Problem: The response must consist of the lines below from the one with "[00:00.000]" through the one with "17: (324, 379, 1.06)", exactly as they appear and with both ends kept.

___ Records for processing

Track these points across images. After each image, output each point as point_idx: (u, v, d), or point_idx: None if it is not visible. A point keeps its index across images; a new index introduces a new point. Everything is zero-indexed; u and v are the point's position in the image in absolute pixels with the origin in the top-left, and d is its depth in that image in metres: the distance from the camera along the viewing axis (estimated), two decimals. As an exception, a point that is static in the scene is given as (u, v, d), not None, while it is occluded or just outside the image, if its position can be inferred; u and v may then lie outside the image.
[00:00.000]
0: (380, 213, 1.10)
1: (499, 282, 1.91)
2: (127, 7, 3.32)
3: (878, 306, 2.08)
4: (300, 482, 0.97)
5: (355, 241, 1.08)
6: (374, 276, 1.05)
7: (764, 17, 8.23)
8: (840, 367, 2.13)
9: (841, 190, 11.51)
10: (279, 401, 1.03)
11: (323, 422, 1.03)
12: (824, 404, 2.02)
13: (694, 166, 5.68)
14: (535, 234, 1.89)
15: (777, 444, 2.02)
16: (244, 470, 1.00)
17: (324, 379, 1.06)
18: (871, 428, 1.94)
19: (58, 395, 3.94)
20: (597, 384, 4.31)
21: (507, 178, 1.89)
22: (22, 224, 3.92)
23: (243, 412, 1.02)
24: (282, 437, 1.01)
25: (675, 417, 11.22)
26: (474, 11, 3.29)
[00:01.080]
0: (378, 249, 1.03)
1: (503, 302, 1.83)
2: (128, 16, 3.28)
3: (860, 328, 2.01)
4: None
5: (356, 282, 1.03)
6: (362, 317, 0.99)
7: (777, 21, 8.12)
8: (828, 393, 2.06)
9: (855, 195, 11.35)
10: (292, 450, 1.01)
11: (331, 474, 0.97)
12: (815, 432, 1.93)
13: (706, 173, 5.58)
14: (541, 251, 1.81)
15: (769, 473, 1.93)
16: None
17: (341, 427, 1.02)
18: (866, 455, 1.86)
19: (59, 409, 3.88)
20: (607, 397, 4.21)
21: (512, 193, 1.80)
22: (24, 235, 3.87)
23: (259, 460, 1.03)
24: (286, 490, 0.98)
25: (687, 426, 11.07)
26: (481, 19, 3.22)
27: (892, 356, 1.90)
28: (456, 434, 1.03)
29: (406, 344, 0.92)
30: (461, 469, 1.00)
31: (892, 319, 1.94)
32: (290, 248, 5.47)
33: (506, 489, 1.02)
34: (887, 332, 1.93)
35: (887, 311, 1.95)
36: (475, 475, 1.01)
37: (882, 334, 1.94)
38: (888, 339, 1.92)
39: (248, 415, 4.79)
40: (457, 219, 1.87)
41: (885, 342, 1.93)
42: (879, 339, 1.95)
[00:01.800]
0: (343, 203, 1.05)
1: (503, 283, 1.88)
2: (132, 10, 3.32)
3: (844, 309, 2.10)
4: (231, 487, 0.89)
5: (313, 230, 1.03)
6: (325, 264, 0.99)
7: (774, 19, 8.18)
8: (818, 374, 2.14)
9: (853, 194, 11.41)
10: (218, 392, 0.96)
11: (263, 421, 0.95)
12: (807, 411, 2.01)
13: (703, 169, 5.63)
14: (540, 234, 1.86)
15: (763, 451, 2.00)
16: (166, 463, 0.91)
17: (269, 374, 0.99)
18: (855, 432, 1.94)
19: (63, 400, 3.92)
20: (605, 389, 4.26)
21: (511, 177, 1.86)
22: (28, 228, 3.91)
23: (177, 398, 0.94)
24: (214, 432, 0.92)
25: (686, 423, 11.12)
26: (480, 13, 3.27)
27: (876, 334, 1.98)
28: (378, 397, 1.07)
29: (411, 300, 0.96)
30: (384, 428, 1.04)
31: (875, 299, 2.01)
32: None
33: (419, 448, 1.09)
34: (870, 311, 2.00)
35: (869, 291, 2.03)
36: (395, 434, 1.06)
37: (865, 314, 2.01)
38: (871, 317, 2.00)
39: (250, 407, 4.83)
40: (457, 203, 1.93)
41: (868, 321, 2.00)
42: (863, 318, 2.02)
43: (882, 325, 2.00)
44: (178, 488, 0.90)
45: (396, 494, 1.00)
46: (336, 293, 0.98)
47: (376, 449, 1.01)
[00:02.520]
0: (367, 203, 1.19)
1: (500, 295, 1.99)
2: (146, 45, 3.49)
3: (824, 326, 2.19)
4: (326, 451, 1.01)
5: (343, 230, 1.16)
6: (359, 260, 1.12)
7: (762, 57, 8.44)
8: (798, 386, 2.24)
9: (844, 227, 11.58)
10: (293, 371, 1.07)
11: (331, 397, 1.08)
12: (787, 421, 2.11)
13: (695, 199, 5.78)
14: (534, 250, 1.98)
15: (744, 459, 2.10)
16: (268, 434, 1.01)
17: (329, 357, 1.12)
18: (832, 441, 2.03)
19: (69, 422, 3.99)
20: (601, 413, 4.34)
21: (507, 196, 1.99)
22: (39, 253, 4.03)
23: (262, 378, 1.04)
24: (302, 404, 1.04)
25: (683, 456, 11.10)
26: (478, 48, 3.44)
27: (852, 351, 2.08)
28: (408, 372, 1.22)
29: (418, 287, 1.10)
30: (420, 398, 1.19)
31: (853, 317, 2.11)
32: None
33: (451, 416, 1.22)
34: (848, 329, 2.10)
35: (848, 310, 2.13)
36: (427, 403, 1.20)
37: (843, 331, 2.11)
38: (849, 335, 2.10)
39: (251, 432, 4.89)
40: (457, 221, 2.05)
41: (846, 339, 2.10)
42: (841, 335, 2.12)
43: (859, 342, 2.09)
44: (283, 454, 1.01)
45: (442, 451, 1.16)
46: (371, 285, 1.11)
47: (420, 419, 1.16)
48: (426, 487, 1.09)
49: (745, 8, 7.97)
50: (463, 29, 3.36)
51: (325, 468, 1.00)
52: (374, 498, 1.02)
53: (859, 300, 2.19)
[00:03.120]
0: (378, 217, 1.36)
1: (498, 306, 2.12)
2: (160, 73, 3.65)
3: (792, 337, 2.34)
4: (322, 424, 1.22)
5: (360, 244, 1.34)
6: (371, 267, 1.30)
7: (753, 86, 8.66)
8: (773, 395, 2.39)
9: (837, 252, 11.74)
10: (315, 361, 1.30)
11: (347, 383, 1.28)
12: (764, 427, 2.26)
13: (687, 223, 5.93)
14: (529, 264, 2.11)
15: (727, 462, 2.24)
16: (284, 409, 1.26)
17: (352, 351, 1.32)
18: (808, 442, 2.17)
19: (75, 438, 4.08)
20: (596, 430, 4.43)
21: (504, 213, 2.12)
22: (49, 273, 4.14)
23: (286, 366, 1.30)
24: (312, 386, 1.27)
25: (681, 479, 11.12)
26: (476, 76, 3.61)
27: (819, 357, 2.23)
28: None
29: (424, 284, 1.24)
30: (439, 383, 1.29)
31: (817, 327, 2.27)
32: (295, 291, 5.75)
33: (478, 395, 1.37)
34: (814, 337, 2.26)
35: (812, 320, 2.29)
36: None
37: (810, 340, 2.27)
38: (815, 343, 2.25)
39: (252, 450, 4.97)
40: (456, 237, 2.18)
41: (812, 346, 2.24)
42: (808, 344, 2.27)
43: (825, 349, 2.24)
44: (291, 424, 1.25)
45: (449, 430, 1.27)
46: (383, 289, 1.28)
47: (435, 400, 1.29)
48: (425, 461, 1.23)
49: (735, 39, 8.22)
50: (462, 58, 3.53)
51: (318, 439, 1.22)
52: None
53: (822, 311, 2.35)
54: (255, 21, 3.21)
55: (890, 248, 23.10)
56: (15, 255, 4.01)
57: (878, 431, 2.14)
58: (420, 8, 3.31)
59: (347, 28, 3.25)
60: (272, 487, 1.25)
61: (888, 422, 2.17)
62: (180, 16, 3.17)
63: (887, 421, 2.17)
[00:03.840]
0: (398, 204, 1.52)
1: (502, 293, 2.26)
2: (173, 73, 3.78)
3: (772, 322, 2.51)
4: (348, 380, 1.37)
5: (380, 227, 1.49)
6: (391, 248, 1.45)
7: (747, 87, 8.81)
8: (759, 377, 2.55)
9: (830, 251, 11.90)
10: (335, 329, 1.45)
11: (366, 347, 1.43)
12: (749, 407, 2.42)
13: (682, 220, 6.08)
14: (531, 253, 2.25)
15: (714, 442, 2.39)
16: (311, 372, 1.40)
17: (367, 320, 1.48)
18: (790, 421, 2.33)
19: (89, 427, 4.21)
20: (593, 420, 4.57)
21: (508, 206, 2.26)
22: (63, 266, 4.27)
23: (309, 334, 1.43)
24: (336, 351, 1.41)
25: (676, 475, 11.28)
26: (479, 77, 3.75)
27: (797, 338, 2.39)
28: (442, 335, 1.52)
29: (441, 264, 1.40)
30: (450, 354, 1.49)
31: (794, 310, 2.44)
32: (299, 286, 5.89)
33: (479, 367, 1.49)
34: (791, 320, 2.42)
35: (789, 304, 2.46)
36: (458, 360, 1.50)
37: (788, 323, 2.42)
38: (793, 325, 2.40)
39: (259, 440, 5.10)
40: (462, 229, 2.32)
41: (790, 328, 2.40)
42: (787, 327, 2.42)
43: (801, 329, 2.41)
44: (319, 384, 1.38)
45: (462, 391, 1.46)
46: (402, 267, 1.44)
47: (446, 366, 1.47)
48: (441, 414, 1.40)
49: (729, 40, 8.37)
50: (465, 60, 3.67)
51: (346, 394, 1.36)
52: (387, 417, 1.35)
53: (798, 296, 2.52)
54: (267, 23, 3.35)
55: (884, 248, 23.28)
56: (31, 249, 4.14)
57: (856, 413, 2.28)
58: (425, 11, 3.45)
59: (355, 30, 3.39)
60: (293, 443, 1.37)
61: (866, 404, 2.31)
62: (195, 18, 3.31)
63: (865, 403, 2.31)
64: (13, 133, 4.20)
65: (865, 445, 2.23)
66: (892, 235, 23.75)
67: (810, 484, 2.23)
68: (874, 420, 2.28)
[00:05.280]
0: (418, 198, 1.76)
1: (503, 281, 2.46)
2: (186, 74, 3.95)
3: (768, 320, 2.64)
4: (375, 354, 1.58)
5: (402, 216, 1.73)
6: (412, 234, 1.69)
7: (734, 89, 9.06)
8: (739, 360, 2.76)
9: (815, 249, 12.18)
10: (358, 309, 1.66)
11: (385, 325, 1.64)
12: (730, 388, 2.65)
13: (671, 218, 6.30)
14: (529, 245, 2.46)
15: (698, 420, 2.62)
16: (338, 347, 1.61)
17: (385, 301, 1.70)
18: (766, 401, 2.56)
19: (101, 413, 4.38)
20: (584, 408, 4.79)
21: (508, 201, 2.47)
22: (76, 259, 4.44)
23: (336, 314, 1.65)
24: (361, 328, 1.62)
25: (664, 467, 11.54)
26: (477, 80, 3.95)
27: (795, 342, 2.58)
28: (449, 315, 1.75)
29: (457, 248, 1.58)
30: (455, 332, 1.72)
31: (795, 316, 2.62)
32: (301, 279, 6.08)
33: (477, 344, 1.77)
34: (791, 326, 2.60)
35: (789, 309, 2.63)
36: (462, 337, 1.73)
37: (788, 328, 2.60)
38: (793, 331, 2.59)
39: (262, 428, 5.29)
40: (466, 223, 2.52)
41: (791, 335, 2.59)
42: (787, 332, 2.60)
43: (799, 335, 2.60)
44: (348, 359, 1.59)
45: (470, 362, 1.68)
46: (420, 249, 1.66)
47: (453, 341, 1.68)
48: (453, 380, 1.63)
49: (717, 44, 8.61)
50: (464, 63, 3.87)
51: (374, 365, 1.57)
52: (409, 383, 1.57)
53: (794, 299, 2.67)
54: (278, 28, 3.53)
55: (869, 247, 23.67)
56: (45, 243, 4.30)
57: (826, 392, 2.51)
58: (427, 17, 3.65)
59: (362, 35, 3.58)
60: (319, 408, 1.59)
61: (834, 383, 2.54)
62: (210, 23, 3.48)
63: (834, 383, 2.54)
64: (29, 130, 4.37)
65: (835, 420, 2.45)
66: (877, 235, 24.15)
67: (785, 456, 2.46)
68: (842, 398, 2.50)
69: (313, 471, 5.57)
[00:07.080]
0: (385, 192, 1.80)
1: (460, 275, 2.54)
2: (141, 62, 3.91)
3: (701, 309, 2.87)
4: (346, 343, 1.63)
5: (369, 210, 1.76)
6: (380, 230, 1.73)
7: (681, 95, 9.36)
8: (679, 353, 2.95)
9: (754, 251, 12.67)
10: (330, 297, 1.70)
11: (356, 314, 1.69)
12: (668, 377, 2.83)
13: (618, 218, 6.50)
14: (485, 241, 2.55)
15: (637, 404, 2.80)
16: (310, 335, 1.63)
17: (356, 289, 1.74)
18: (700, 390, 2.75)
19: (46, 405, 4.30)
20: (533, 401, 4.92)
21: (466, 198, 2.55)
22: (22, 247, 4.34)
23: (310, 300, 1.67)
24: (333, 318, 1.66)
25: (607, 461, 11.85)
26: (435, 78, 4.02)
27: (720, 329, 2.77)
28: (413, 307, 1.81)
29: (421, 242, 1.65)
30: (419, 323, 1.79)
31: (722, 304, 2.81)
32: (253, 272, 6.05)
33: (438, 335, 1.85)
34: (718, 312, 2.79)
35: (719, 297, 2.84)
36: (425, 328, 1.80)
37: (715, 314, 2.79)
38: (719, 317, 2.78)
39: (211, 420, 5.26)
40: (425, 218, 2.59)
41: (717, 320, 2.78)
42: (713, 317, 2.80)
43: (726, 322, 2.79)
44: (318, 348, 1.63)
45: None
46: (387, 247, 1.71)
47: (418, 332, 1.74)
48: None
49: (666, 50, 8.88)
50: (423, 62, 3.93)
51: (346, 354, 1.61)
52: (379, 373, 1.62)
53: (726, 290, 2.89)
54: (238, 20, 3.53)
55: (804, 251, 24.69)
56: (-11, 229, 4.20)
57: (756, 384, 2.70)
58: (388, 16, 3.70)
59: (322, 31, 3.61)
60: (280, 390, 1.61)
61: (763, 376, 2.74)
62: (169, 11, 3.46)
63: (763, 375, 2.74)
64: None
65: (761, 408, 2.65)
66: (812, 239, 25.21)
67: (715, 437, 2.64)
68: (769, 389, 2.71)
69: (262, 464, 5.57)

______

Response area:
[00:00.000]
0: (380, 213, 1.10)
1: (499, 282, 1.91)
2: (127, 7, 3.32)
3: (878, 306, 2.08)
4: (300, 482, 0.97)
5: (355, 241, 1.08)
6: (374, 276, 1.05)
7: (764, 17, 8.23)
8: (840, 367, 2.13)
9: (841, 190, 11.51)
10: (279, 401, 1.03)
11: (323, 422, 1.03)
12: (824, 404, 2.02)
13: (694, 166, 5.68)
14: (535, 234, 1.89)
15: (777, 444, 2.02)
16: (244, 470, 1.00)
17: (324, 379, 1.06)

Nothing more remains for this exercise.